I haven't been posting much at all, but I finally decided something had to give. Nonetheless, I miss it, and when I'm retired (date now postponed), I will be back to considerably more activity. Here's where we are in my corner of the Dozen Drought™.
  • Last rain 5 weeks ago. Maybe 6 days over 100℉ so far. We are on full water conservation right now as in "Does anybody else need to go?" Rural water district is still 3 years away, but the process to get funding is inching forward. Why do I think this program is likely to be axed during budget talks?
  • My March 28 corn (short season) experiment is dented, and the milk line halfway. The shucks are dry and some ears dropping. Leaves fired up to the ear. It counts out to a decent yield, but does the ear drop signal poor test weight? Estimate harvest about 18 August.
  • Meanwhile, the full season high amylose corn is strange looking. Variable height, even though it is single cross. Good ears, but just beginning to dent. It was planted late April. Generally yields about 70% of regular corn, but in droughts does comparatively better. No idea how the ears will hold up.
  • Beans are waist high, have pods and look OK, except when leaves are flipped in the afternoon. Cripes, how can you tell? A friend who sprayed a fungicide/insecticide mix seems to be on to something. I will look into it next year.
  • Spoke to IA Farm Bureau this week. I emceed the whole meeting and the talk there was how fast the road to riches turned south. Driving from home to Ames to Lanesboro, MN showed me plenty of decent corn, although every patch of lighter, higher soil is starting to brown. Also it seems much father behind than home. SE MN looked great. People were actually mowing lawns.
  • Speaking with every expert I can find, I am amazed at the range of indemnity payout exposure for the government: $12-50B. While insurance companies and reinsurers are on the hook for much of it, I think the Treasury takes over after certain limits are hit. If this does result in a big hole in the budget, it seems to me a switch to an all insurance-type farm bill gets tougher, especially if it gets booted to next year. The new scheme already has big exposure from low prices. 
  • I've got a friend who thinks he will be over $200/A better off than if he had raised 200 BPA corn at $5 due to CI.  Is this a feature or a bug? I am uncomfortable with that being how we make a living in ag. Of course, it is a one-time boondoggle maybe, but still. Reminds me of the Dakota Shuffle.
  • I guess premiums could go through the roof next year as a result. I say all this stuff because as part of the 15% (about 40% in my area) who have never had insurance, I am not fully initiated into the deeper mysteries. The curious thing is I can't lose anything if the insurance program gets cut - a perverse comfort.
  • I will reconsider crop insurance next year unless we get a mess of rain before March. I suspect it will be a tough call for us, due to a puny APH, uninsurable crops, and expected high premiums. However, I don't want my philosophical positions to pollute Aaron's analysis.
  • We have prepared our Apocalypse Budget, and have ways to draw down the equity we put all those premiums we didn't pay into. Looks like we just may skate by, if beans can make 30. Family member and long-time landowners are helping, which is why we have been voluntarily raising rents for years. I think we can make them whole over the next 2-3 years.
  • Signed on for another year with Farm Journal. I was drifting toward giving up the commute and responsibility, but I would miss the guys and I am hideously overpaid. Humor articles, however, are little tricky right now.
Like everyone experiencing a painful Black Swan event, I am sure my brain isn't working at optimal efficiency. This is another reason I haven't been posting. The savage political atmosphere doesn't help and I don't want to rant. Frankly, I'm having trouble concentrating.

So I'm just woodworking in the Greenhouse Support Structure. I forked out for a split-unit air conditioner.
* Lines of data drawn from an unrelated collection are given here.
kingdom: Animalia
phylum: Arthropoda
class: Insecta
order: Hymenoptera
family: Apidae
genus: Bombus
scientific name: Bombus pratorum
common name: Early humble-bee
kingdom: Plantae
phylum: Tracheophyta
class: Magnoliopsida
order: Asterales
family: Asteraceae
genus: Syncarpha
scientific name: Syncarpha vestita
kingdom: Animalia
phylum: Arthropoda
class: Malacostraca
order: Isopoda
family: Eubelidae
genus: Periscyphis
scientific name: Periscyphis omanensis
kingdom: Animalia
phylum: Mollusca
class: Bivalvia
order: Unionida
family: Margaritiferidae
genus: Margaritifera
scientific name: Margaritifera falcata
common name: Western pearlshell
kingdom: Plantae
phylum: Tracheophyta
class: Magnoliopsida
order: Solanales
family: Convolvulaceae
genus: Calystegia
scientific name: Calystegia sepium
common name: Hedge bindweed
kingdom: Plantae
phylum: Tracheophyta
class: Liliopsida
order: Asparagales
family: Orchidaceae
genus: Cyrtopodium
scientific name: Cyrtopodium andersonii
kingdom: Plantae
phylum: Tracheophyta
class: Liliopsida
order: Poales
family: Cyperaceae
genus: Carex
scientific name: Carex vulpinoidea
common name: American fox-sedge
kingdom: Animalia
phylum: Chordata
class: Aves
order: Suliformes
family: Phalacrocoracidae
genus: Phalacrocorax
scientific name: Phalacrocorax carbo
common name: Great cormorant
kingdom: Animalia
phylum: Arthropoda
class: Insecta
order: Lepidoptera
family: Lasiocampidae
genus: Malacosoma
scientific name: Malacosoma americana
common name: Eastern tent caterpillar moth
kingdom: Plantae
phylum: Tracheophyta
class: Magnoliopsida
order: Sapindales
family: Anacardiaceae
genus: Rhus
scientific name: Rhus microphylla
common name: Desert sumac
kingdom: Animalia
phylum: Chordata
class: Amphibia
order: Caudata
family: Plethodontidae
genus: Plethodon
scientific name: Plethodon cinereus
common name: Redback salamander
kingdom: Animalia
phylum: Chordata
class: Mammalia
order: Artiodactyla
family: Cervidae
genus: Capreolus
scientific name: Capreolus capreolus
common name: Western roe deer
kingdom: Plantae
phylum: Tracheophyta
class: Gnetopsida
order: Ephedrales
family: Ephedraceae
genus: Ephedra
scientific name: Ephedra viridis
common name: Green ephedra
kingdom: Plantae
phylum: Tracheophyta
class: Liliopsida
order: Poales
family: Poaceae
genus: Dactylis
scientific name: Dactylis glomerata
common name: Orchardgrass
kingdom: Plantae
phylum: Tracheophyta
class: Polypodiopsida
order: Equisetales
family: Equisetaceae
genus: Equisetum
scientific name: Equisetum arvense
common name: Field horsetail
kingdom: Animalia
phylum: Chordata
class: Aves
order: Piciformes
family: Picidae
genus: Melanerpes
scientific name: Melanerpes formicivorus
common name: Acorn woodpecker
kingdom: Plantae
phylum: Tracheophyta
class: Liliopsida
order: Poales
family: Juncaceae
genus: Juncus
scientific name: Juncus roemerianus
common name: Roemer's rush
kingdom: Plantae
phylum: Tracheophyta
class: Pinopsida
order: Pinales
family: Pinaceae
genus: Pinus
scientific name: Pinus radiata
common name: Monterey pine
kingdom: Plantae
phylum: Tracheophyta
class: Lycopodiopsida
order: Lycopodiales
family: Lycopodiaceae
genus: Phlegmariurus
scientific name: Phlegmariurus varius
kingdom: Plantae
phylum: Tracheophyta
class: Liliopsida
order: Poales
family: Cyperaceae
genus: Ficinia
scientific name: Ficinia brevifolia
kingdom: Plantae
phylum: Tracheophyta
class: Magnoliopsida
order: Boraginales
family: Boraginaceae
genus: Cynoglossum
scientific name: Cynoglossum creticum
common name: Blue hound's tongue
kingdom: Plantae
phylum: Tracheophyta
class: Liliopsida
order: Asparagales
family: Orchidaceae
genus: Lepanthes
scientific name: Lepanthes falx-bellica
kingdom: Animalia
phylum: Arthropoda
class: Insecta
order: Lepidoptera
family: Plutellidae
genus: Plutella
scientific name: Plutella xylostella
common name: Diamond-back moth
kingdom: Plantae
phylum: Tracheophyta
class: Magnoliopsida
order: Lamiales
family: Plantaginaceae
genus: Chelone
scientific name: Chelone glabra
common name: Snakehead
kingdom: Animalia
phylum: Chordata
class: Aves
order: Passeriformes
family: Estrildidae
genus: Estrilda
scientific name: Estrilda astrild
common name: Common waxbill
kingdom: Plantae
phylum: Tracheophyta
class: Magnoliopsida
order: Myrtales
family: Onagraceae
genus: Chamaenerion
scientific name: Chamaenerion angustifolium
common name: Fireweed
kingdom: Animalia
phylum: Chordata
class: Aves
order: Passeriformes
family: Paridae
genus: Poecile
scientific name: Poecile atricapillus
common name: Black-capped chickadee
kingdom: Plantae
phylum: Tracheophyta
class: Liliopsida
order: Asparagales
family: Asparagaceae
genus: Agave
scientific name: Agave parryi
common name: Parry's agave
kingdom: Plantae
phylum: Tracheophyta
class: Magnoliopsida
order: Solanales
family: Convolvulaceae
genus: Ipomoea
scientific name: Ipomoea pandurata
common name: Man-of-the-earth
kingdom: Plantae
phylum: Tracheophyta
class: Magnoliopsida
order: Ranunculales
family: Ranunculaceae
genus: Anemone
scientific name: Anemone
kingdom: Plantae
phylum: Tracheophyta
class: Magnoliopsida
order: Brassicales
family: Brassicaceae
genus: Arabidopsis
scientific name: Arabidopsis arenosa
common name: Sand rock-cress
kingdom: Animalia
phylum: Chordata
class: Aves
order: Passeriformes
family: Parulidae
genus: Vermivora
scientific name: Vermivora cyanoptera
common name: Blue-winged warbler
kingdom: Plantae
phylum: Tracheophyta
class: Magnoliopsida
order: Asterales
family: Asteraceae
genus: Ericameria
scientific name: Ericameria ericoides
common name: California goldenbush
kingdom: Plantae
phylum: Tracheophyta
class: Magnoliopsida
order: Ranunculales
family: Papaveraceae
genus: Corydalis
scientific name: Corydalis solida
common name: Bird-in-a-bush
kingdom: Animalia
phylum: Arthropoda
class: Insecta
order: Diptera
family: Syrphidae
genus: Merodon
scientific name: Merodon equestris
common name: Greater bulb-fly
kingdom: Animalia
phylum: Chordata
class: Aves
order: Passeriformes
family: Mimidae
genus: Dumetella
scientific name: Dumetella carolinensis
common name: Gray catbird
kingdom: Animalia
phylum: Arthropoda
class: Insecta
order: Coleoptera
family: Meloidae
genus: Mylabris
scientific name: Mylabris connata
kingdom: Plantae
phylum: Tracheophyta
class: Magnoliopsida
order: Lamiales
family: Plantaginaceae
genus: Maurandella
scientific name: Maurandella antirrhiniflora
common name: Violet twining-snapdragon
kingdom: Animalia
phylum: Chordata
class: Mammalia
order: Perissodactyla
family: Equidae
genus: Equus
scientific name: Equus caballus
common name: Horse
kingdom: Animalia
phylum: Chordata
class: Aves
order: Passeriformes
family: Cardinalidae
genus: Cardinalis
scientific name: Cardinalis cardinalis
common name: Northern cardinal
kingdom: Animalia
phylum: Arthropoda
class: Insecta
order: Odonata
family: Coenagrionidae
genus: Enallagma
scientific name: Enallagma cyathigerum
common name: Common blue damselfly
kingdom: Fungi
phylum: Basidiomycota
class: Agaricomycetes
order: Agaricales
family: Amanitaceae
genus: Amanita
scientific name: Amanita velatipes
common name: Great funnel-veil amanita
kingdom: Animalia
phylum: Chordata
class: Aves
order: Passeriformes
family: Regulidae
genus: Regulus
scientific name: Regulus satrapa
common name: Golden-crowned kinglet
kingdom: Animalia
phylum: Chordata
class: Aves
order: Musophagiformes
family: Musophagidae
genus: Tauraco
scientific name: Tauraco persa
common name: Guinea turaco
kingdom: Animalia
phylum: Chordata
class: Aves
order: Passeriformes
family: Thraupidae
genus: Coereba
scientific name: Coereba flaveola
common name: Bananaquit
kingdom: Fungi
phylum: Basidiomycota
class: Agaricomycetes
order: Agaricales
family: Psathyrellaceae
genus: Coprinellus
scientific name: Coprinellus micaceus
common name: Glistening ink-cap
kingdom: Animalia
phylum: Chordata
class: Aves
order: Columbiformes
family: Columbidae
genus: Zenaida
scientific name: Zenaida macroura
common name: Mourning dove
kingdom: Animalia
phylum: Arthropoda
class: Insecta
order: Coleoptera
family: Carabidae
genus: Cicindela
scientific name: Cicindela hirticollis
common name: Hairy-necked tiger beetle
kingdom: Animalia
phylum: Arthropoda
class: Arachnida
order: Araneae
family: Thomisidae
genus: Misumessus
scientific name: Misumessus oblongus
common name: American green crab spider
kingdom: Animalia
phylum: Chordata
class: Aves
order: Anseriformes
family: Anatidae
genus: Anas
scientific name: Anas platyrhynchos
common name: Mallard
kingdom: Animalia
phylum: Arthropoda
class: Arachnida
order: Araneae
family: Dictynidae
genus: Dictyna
It works great and is remarkably efficient (SEER = 19). Coupled with time-of-day electricity pricing, I can keep a/c costs quite low. Plus I can't see the fields from inside.

FWIW.

2 comments:

Anonymous said...

How much for the ac? We miss your rants! Will chop this week-never before in July! Maybe u need a crop tour to WCIL?
Steve

John Phipps said...

Steve:

Actually, driving to see worse crops doesn't help as much as you might think (heh).

My unit was a Daikin. Installed $4500 and works great for a 64x30 shop (well insulated). We're toying with putting 2? in our big shop in the future.

It has a cool function (snicker) that senses movement and after 20 minutes resets the temp to save energy. Very quiet both inside and out. I only had to supply 20A/240V to the unit too.

How are the withdrawal symptoms since the cows left?